(Data extract Opens)

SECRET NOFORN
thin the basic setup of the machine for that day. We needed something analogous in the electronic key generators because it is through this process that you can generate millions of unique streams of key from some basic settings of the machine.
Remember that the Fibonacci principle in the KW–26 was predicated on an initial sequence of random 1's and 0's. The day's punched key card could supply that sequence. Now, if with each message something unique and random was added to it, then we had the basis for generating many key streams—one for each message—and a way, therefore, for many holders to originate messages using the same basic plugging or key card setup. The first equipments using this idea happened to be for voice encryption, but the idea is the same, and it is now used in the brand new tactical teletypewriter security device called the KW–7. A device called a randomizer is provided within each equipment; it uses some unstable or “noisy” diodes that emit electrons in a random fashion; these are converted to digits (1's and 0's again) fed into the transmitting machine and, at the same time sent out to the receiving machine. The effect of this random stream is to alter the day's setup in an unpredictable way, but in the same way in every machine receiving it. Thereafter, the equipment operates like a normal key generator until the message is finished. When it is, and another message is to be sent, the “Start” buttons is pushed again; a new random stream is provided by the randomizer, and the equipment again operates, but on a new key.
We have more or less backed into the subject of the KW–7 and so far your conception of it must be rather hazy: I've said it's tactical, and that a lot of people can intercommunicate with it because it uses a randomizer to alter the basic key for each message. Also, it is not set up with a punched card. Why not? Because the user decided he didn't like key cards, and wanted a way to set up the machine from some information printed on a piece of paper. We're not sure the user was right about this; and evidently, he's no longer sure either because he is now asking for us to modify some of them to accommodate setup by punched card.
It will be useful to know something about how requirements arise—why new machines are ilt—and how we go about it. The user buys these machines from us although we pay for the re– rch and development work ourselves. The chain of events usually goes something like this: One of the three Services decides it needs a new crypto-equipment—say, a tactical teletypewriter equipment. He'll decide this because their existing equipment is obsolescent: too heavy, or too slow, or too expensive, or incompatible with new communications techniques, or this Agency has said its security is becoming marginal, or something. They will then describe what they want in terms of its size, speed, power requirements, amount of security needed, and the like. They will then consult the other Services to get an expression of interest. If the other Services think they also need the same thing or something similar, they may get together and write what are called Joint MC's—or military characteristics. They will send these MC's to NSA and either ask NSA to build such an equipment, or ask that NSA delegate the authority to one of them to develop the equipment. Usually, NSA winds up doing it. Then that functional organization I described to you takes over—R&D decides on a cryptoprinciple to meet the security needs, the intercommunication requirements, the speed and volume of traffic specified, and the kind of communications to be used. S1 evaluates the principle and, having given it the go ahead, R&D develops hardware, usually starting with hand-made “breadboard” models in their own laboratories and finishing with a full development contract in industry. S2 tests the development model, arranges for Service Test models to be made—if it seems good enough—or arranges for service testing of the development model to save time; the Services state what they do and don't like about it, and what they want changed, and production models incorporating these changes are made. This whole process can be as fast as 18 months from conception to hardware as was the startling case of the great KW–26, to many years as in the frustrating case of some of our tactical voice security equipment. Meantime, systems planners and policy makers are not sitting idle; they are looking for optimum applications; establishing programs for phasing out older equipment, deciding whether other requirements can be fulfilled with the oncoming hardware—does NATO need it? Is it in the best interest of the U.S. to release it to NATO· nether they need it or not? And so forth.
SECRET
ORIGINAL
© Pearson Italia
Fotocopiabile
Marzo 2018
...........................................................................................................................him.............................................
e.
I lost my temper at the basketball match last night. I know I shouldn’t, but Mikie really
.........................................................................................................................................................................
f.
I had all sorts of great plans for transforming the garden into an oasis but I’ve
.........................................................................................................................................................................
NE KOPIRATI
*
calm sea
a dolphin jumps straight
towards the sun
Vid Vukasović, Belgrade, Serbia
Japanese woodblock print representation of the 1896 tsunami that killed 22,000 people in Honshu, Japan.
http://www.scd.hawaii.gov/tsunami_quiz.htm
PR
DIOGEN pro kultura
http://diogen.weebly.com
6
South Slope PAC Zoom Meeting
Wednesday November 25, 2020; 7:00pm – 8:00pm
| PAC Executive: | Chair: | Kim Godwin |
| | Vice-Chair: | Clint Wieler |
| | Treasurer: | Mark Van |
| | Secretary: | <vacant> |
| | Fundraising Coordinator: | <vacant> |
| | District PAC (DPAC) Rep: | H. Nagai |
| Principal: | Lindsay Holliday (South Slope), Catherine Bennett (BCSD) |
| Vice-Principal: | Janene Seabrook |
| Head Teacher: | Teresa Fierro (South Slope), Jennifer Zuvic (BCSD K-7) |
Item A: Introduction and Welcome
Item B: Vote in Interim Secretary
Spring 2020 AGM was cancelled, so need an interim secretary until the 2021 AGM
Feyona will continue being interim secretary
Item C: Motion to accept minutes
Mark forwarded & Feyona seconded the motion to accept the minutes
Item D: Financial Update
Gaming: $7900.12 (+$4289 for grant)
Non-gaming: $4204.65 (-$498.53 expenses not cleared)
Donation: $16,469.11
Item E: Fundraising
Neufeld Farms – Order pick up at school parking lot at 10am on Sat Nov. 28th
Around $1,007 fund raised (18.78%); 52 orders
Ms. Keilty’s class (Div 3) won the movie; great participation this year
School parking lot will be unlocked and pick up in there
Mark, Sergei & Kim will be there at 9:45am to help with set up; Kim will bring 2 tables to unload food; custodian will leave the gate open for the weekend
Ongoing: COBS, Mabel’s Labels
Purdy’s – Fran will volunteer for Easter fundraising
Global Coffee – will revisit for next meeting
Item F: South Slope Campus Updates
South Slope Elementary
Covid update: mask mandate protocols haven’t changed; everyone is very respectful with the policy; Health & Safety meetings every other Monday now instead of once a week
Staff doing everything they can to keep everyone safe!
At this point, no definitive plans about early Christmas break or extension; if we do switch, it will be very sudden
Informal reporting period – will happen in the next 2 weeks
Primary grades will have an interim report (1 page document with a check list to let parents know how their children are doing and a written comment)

(Data extract Closes)

- [What is needed]:
Once you have found every line in the listing that holds the string "Feyona", copy each of them.

- [Problem solution]:
Feyona will continue being interim secretary
Mark forwarded & Feyona seconded the motion to accept the minutes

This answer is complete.